*** Given data Section Begins ***

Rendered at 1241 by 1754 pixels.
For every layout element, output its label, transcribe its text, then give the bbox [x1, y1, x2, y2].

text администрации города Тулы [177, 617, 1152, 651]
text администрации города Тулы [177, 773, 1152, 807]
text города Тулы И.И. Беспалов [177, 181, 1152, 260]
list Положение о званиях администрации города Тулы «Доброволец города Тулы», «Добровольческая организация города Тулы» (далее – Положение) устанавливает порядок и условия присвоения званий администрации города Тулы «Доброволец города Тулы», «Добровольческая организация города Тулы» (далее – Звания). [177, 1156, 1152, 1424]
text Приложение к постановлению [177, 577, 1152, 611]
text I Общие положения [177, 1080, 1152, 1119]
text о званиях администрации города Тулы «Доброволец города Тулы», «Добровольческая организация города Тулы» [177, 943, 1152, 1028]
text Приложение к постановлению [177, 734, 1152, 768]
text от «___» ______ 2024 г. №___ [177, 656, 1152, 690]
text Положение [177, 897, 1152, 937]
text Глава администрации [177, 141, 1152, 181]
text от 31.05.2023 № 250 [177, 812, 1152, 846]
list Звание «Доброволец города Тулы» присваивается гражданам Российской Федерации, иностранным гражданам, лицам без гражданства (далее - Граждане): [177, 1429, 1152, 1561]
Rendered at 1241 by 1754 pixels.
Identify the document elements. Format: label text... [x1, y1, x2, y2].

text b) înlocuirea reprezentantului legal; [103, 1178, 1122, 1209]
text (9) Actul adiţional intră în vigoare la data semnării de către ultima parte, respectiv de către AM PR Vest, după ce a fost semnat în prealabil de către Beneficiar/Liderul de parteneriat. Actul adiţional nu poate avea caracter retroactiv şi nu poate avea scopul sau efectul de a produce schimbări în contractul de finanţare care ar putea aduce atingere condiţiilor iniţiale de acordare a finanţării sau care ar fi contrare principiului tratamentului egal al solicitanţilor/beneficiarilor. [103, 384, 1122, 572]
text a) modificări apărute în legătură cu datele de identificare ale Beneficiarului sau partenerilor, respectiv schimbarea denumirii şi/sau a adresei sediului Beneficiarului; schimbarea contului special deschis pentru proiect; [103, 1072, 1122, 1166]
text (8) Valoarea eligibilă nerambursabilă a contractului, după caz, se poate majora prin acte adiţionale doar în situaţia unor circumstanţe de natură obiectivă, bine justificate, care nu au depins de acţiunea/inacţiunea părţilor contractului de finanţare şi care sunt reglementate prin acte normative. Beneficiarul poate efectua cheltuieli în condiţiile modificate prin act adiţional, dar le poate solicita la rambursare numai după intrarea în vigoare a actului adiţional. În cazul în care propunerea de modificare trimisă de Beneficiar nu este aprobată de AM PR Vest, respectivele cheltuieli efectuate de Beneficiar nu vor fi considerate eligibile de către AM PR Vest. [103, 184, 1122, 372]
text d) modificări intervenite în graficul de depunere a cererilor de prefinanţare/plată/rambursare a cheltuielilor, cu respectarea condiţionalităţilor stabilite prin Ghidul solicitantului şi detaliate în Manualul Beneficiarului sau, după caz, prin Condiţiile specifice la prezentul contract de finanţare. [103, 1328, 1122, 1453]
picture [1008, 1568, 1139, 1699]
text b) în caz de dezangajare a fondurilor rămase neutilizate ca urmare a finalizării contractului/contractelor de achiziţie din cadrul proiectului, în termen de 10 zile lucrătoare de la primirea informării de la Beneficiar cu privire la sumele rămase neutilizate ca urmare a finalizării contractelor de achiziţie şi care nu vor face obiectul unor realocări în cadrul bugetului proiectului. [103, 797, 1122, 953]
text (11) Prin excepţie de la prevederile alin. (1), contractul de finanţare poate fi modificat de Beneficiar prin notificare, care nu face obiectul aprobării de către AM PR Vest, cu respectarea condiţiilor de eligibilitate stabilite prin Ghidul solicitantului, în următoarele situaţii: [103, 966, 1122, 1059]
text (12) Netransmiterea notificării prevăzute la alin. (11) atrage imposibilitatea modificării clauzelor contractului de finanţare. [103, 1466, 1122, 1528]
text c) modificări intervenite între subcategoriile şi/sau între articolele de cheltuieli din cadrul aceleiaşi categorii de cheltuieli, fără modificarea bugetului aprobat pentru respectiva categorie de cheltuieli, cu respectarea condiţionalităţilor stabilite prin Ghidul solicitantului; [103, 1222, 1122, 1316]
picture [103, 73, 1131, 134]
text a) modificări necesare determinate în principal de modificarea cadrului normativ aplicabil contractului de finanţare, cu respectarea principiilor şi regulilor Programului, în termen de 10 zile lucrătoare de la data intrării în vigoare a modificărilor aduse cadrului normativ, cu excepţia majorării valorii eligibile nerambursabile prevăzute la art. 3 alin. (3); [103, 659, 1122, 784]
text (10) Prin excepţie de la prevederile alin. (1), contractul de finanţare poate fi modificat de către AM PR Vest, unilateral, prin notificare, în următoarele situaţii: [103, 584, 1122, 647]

*** Given data Section Ends ***

### Exercise brief
In this exercise, the data above is to be printed exactly.

### Answer section
Rendered at 1241 by 1754 pixels.
For every layout element, output its label, transcribe its text, then give the bbox [x1, y1, x2, y2].

text администрации города Тулы [177, 617, 1152, 651]
text администрации города Тулы [177, 773, 1152, 807]
text города Тулы И.И. Беспалов [177, 181, 1152, 260]
list Положение о званиях администрации города Тулы «Доброволец города Тулы», «Добровольческая организация города Тулы» (далее – Положение) устанавливает порядок и условия присвоения званий администрации города Тулы «Доброволец города Тулы», «Добровольческая организация города Тулы» (далее – Звания). [177, 1156, 1152, 1424]
text Приложение к постановлению [177, 577, 1152, 611]
text I Общие положения [177, 1080, 1152, 1119]
text о званиях администрации города Тулы «Доброволец города Тулы», «Добровольческая организация города Тулы» [177, 943, 1152, 1028]
text Приложение к постановлению [177, 734, 1152, 768]
text от «___» ______ 2024 г. №___ [177, 656, 1152, 690]
text Положение [177, 897, 1152, 937]
text Глава администрации [177, 141, 1152, 181]
text от 31.05.2023 № 250 [177, 812, 1152, 846]
list Звание «Доброволец города Тулы» присваивается гражданам Российской Федерации, иностранным гражданам, лицам без гражданства (далее - Граждане): [177, 1429, 1152, 1561]
Rendered at 1241 by 1754 pixels.
Identify the document elements. Format: label text... [x1, y1, x2, y2].

text b) înlocuirea reprezentantului legal; [103, 1178, 1122, 1209]
text (9) Actul adiţional intră în vigoare la data semnării de către ultima parte, respectiv de către AM PR Vest, după ce a fost semnat în prealabil de către Beneficiar/Liderul de parteneriat. Actul adiţional nu poate avea caracter retroactiv şi nu poate avea scopul sau efectul de a produce schimbări în contractul de finanţare care ar putea aduce atingere condiţiilor iniţiale de acordare a finanţării sau care ar fi contrare principiului tratamentului egal al solicitanţilor/beneficiarilor. [103, 384, 1122, 572]
text a) modificări apărute în legătură cu datele de identificare ale Beneficiarului sau partenerilor, respectiv schimbarea denumirii şi/sau a adresei sediului Beneficiarului; schimbarea contului special deschis pentru proiect; [103, 1072, 1122, 1166]
text (8) Valoarea eligibilă nerambursabilă a contractului, după caz, se poate majora prin acte adiţionale doar în situaţia unor circumstanţe de natură obiectivă, bine justificate, care nu au depins de acţiunea/inacţiunea părţilor contractului de finanţare şi care sunt reglementate prin acte normative. Beneficiarul poate efectua cheltuieli în condiţiile modificate prin act adiţional, dar le poate solicita la rambursare numai după intrarea în vigoare a actului adiţional. În cazul în care propunerea de modificare trimisă de Beneficiar nu este aprobată de AM PR Vest, respectivele cheltuieli efectuate de Beneficiar nu vor fi considerate eligibile de către AM PR Vest. [103, 184, 1122, 372]
text d) modificări intervenite în graficul de depunere a cererilor de prefinanţare/plată/rambursare a cheltuielilor, cu respectarea condiţionalităţilor stabilite prin Ghidul solicitantului şi detaliate în Manualul Beneficiarului sau, după caz, prin Condiţiile specifice la prezentul contract de finanţare. [103, 1328, 1122, 1453]
picture [1008, 1568, 1139, 1699]
text b) în caz de dezangajare a fondurilor rămase neutilizate ca urmare a finalizării contractului/contractelor de achiziţie din cadrul proiectului, în termen de 10 zile lucrătoare de la primirea informării de la Beneficiar cu privire la sumele rămase neutilizate ca urmare a finalizării contractelor de achiziţie şi care nu vor face obiectul unor realocări în cadrul bugetului proiectului. [103, 797, 1122, 953]
text (11) Prin excepţie de la prevederile alin. (1), contractul de finanţare poate fi modificat de Beneficiar prin notificare, care nu face obiectul aprobării de către AM PR Vest, cu respectarea condiţiilor de eligibilitate stabilite prin Ghidul solicitantului, în următoarele situaţii: [103, 966, 1122, 1059]
text (12) Netransmiterea notificării prevăzute la alin. (11) atrage imposibilitatea modificării clauzelor contractului de finanţare. [103, 1466, 1122, 1528]
text c) modificări intervenite între subcategoriile şi/sau între articolele de cheltuieli din cadrul aceleiaşi categorii de cheltuieli, fără modificarea bugetului aprobat pentru respectiva categorie de cheltuieli, cu respectarea condiţionalităţilor stabilite prin Ghidul solicitantului; [103, 1222, 1122, 1316]
picture [103, 73, 1131, 134]
text a) modificări necesare determinate în principal de modificarea cadrului normativ aplicabil contractului de finanţare, cu respectarea principiilor şi regulilor Programului, în termen de 10 zile lucrătoare de la data intrării în vigoare a modificărilor aduse cadrului normativ, cu excepţia majorării valorii eligibile nerambursabile prevăzute la art. 3 alin. (3); [103, 659, 1122, 784]
text (10) Prin excepţie de la prevederile alin. (1), contractul de finanţare poate fi modificat de către AM PR Vest, unilateral, prin notificare, în următoarele situaţii: [103, 584, 1122, 647]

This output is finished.